My Lords, it is disappointing that the procedures of your Lordships’ House effectively precluded us from voting on this SI. When we debated the draft in Grand Committee, we said that we would table a regret Motion but the Government were, of course, aware of the 31 January deadline for producing a measure in response to the Court of Appeal and apparently there was no time for a regret Motion and the usual channels arranged for this take-note Motion.
The Government are obviously proper in complying with the court order in the timing, if not the content, but Parliament should have seen the draft SI earlier, had an opportunity not only to scrutinise it but to debate what it took from that scrutiny and to vote on it. I have drawn this to the attention of the chair of the Secondary Legislation Scrutiny Committee, given that committee’s and the Delegated Powers and Regulatory Reform Committee’s focus at the moment on procedures.
We are all aware of the deficiencies when we deal with secondary legislation. We knew that we would not win a vote in the Chamber because the Labour spokesman in Grand Committee supported the regulations, although we were grateful that he agreed with much of what we said during that debate. We wanted again to put our
opposition on record. I thank the Minister for her explanation of the SI during that debate and I will try not to repeat too much of what was said then but will focus on the Minister’s remarks.
The Court of Appeal required the Government to amend the Data Protection Act to remedy its incompatibility with retained EU law so that it satisfies requirements of Article 23(2) of the UK GDPR. The declaration was suspended until today to provide a reasonable time to do so. That judgment was, I think, in October so they have had plenty of time. Although this is an SI amending the Act, it does not achieve that objective. The Secretary of State must have regard under the SI to the “immigration exemption policy document” and a draft IEPD was published at the same time as the draft SI.
That policy document can be amended. It can be replaced. It is not primary legislation. It is not secondary legislation. It is not legislation at all. It is not even unamendable legislation—secondary legislation cannot be amended. It is not a “legislative measure” within the terms of Article 23(2) which the Court of Appeal described as “remarkably specific”. It is not “part and parcel” of the legislation. It is not even a code of practice or a codification of safeguards; it is simply a policy document. Parliament cannot carry out a scrutiny function in which the outcome may, in theory, be changed even if we know the realities of dealing with secondary legislation. Parliament can play no meaningful part.

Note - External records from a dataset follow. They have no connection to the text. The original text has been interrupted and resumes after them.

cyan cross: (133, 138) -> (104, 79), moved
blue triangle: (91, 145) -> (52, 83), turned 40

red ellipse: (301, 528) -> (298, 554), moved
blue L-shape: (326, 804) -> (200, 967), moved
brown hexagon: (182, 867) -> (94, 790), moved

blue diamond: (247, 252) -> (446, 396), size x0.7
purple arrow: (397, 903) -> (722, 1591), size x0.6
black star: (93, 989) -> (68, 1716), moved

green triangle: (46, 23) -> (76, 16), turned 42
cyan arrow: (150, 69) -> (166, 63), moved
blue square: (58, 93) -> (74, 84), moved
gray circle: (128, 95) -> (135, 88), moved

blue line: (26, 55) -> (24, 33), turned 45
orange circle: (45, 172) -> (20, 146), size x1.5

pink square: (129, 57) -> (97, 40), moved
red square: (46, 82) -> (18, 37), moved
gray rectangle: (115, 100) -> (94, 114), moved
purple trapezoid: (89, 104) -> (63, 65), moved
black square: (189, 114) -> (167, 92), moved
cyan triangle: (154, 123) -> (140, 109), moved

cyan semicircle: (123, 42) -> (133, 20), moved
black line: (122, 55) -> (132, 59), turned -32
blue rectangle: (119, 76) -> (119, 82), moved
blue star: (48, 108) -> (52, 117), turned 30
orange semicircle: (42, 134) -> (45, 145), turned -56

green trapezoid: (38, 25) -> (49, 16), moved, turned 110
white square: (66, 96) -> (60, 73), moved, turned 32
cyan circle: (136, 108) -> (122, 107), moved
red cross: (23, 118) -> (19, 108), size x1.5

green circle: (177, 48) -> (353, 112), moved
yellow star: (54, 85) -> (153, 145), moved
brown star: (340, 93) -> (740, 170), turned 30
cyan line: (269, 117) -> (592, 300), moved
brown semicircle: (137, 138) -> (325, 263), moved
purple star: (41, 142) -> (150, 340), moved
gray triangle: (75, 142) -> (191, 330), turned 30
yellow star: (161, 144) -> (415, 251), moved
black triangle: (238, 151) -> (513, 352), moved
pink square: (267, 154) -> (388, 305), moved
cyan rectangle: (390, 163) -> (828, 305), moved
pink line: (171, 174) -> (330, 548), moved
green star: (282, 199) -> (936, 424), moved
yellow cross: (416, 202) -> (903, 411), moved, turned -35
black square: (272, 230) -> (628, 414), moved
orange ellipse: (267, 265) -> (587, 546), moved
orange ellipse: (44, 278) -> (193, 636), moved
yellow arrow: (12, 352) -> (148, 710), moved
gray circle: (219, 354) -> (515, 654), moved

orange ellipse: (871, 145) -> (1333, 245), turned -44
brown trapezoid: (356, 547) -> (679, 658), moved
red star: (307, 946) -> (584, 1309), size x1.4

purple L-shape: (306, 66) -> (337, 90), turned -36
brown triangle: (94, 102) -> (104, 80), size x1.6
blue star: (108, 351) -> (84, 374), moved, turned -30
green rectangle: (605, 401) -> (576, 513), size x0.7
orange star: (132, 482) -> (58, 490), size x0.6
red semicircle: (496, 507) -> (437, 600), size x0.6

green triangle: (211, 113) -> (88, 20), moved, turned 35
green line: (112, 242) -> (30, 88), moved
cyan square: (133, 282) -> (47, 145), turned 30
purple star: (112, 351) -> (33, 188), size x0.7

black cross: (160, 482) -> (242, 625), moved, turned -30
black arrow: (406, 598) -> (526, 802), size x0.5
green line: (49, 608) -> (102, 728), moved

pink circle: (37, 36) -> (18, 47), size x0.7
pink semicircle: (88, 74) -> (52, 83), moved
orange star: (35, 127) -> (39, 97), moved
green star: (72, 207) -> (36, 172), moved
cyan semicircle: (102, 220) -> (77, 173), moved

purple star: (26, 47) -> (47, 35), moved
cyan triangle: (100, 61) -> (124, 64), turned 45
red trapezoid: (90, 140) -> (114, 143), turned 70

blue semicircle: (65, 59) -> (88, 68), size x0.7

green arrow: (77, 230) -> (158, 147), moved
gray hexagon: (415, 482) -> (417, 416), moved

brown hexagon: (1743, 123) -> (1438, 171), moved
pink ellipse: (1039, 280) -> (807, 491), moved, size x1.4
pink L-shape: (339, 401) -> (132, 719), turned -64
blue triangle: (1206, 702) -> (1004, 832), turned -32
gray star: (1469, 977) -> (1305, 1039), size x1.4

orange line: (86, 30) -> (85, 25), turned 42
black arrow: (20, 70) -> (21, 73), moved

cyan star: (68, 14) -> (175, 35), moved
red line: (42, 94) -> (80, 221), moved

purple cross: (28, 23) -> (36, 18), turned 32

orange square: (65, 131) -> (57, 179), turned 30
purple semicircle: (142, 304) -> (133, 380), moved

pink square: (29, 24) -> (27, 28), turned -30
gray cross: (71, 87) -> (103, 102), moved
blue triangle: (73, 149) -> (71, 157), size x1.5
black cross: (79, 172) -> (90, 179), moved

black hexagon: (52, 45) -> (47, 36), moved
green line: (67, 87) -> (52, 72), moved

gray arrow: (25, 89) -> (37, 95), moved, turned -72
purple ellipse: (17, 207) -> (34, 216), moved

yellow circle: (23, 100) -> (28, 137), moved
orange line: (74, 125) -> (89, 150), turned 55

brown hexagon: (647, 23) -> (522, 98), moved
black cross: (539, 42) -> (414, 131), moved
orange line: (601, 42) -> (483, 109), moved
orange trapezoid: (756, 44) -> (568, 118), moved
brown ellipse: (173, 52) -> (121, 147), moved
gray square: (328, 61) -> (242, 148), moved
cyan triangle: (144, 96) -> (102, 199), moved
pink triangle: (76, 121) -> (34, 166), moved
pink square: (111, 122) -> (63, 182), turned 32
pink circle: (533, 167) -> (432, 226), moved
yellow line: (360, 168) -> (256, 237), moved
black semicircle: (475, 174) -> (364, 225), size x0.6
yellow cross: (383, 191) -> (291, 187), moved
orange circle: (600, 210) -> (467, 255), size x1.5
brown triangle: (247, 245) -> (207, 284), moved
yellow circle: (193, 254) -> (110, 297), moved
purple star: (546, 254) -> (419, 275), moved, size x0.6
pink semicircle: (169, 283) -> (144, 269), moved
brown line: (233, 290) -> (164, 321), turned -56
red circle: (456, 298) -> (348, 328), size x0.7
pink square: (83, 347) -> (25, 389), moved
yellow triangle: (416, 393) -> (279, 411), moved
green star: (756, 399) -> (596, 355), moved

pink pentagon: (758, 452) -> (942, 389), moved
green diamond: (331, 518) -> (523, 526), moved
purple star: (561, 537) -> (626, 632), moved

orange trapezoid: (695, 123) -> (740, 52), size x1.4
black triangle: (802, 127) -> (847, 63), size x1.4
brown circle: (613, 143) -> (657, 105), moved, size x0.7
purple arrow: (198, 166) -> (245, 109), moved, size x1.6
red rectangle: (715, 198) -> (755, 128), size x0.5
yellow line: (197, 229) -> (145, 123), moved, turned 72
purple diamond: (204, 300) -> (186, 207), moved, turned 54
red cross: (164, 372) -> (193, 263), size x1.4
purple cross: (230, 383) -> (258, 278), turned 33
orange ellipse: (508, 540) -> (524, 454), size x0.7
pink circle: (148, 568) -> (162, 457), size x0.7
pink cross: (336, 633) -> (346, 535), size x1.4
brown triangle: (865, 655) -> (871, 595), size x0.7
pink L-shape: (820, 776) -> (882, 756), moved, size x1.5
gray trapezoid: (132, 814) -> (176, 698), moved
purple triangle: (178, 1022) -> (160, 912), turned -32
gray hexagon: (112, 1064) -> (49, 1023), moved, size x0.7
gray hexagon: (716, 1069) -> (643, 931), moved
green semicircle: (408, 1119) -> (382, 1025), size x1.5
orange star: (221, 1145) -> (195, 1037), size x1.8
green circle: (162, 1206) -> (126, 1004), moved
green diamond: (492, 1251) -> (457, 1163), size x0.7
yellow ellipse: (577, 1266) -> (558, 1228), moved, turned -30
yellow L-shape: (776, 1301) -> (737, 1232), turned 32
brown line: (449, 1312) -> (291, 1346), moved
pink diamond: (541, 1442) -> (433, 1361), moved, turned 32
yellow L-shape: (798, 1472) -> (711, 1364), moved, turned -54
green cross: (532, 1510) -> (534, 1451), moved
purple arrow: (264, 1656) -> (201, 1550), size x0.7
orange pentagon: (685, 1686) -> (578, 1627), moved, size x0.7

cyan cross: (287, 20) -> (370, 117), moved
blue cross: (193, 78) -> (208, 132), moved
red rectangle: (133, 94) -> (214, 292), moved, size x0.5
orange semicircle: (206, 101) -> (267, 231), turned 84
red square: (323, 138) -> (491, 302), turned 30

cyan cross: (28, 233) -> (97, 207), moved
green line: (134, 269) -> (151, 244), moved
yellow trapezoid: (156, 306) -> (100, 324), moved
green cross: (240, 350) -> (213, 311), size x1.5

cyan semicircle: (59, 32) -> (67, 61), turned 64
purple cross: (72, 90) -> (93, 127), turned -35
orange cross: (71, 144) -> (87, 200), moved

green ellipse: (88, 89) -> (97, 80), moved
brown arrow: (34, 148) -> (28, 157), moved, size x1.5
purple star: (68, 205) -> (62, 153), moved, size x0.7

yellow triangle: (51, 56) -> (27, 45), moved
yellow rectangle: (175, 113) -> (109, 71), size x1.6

In Grand Committee, I asked the Minister how the policy document builds on previous arrangements, as it appears simply to repeat existing safeguards, and also for details of the Government’s consultation with interested parties and how the issues raised in consultation have been dealt with. I am grateful to her for the letter I received this afternoon, by email, in response to this—she said she would let me have the detail if it was not data protected. I am glad to note that some points were taken on board—but not all, quite clearly, because those with whom she consulted were those who brought the case to court. She said that
“the Department published the IEPD in draft form alongside the draft Regulations on the 10th December … enabling stakeholders the opportunity to consider its contents and to comment accordingly.”
Given that this policy document is central to the arrangements, I am surprised that not publishing it could ever have been thought to be an option.
In response to my question in Grand Committee, as to how one should challenge the Home Office if one does not know what it knows, or thinks it knows, to rectify errors—how would you rectify errors if you do not know that there are errors?—the Minister said that the exemption did not restrict the right to seek rectification of inaccurate data. That does not answer the question; it merely makes that question even more important. She also said that the exemption could not be used to prevent a person establishing a legal claim—which also begs the question.
It is not in contention that this data is very significant. Lord Justice Warby said the exemption
“plays a significant role in practice as a brake on access to personal data”—
one’s own data. He referred to Home Office evidence that the exemption was relied on in 59% of responses during the period in question, and that the exemption was available in a wide range of cases. The Minister in Grand Committee made much of how limited its use is and that only the minimum is redacted—only small parts of documents that contain sensitive data that could affect operations. So, I have a request and suggestion that the Home Office, in the current version of the policy document, in paragraph nine, which is a checklist for users—that is, caseworkers—should add to the list that there should be the minimum redaction. That may be implied by other parts of the document, but what caseworkers consider is crucial, and paragraph nine is what they will go to. Can the point that she made, and on which she relied, about the minimum redaction not be spelled out clearly in the checklist? I support my noble friend.